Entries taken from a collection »
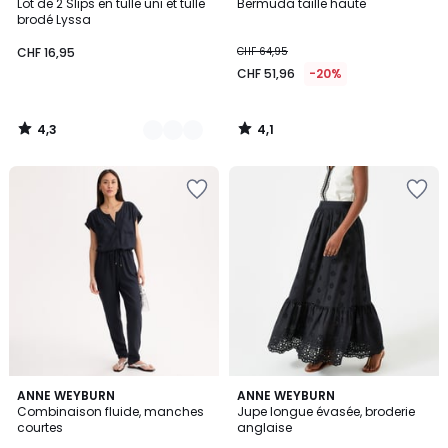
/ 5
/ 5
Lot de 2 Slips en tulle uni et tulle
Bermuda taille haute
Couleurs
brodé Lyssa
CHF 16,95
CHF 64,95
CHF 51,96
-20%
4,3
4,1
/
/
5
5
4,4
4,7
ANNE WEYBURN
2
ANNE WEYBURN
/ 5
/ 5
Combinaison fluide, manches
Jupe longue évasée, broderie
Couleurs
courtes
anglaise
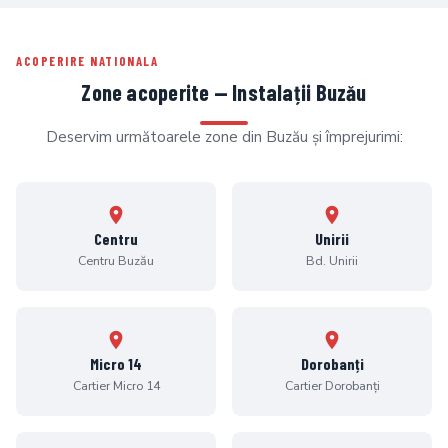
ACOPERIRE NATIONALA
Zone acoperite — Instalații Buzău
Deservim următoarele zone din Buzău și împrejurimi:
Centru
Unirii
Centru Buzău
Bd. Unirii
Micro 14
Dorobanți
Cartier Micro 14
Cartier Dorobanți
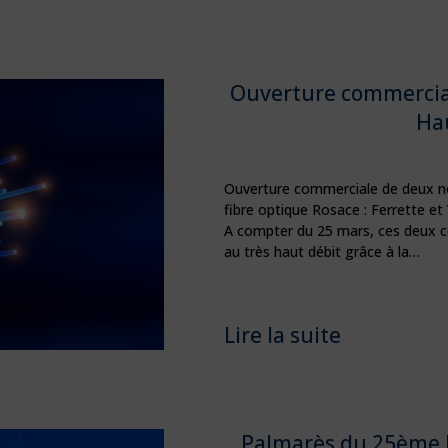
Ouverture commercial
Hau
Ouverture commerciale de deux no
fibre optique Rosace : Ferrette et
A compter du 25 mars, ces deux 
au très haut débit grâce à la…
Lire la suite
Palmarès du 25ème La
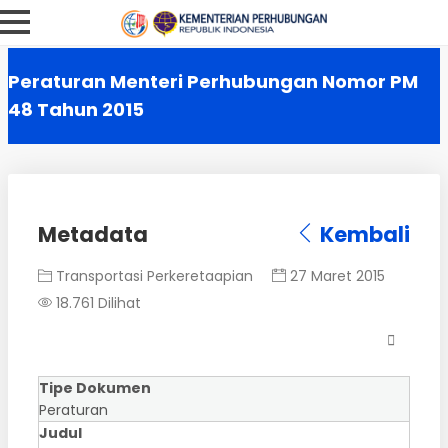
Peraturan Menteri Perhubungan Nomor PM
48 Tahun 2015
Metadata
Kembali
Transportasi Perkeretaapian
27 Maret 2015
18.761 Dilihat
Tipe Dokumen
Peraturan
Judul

...

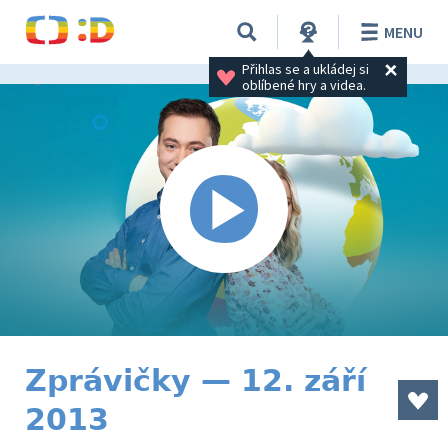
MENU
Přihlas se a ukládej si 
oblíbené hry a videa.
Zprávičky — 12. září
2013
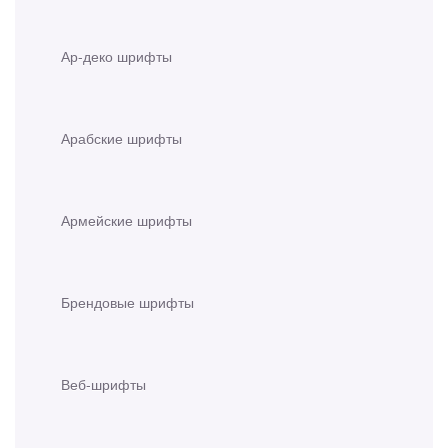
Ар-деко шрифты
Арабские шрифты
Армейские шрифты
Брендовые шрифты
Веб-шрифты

--

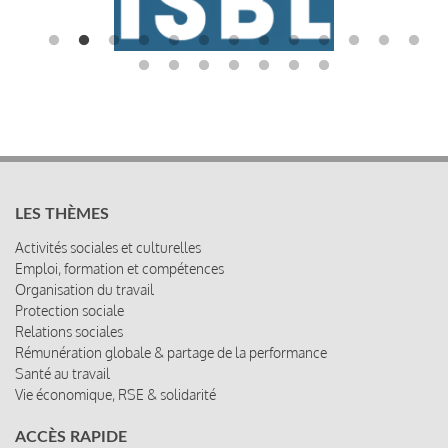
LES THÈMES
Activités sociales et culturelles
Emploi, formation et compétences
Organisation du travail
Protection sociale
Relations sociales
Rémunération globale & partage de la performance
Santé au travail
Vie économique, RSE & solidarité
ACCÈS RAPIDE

TASK TO COMPLETE » "Ouverture" is the word to look for; copy every line of the data that has it.

ANSWER TO THE PROBLEM »
Ouverture commercial
Ouverture commerciale de deux no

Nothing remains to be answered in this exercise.